(Images with lens parameters)

[Start of section]

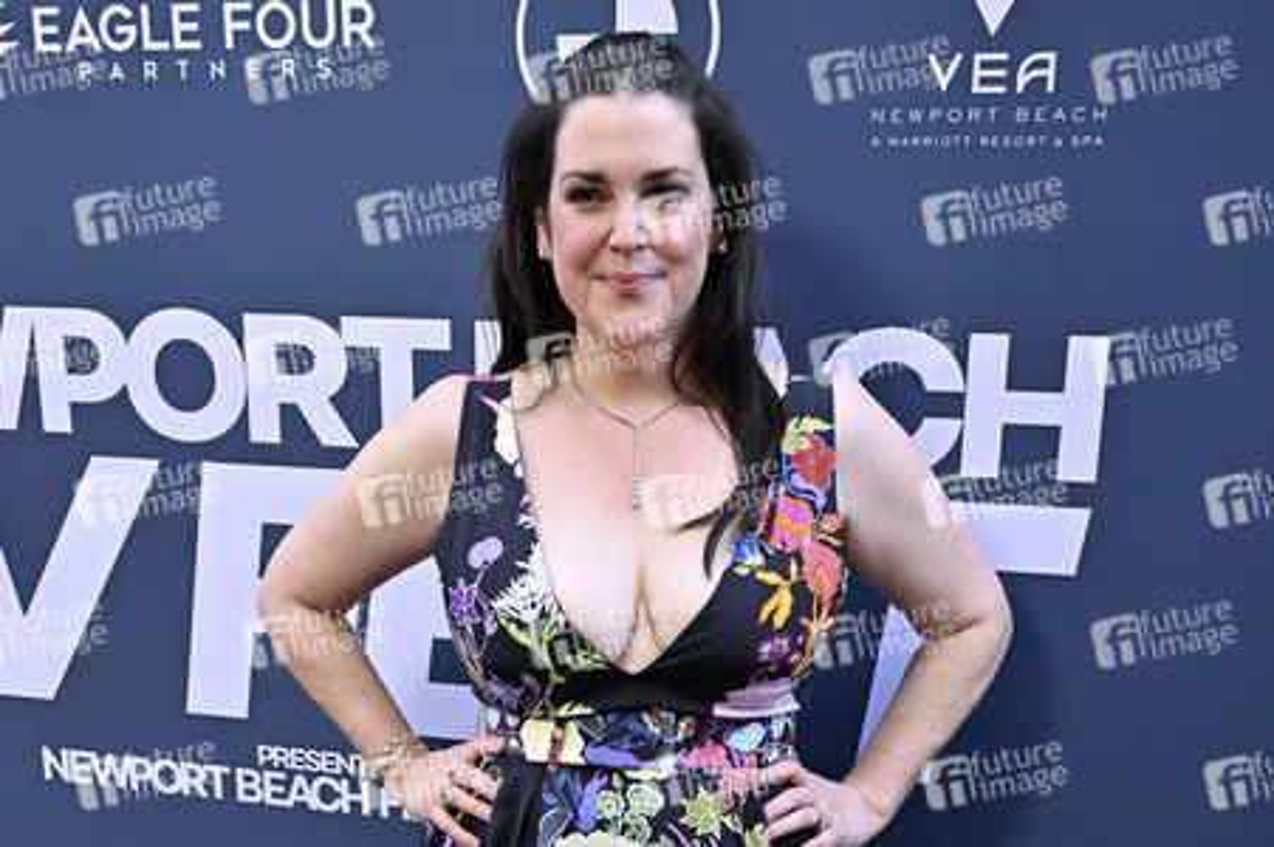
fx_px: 1114
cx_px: 637
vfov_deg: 41.7
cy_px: 424
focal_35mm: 32
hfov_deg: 59.5
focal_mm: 31.5
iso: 1000
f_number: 6.3
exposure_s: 1/320
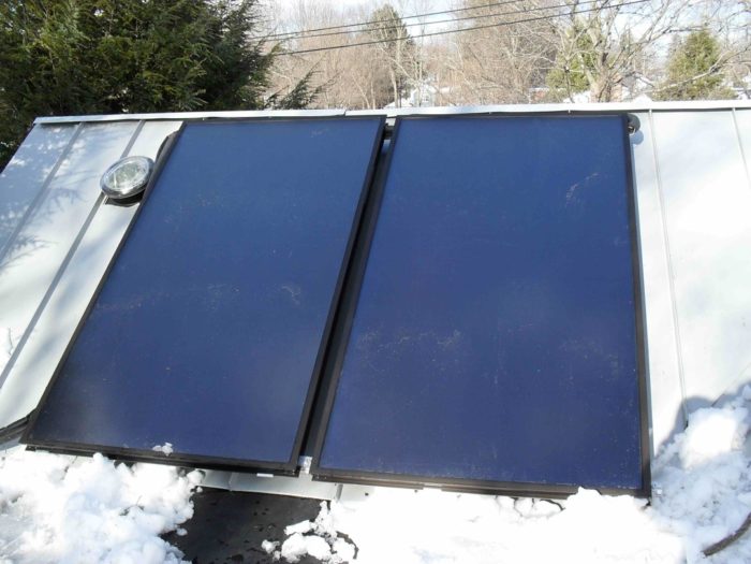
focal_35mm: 35
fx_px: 759
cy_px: 282
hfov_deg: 52.6
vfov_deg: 40.7
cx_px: 376
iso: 100
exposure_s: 1/500
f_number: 3.2
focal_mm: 6.3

[End of section]

■ **INSTRUCTIONS FOR THE TASK**: All lines from the one with "hfov_deg: 52.6" to the end of the entries above are to be written out exactly, the first and last included.

■ **TASK OUTPUT**:
hfov_deg: 52.6
vfov_deg: 40.7
cx_px: 376
iso: 100
exposure_s: 1/500
f_number: 3.2
focal_mm: 6.3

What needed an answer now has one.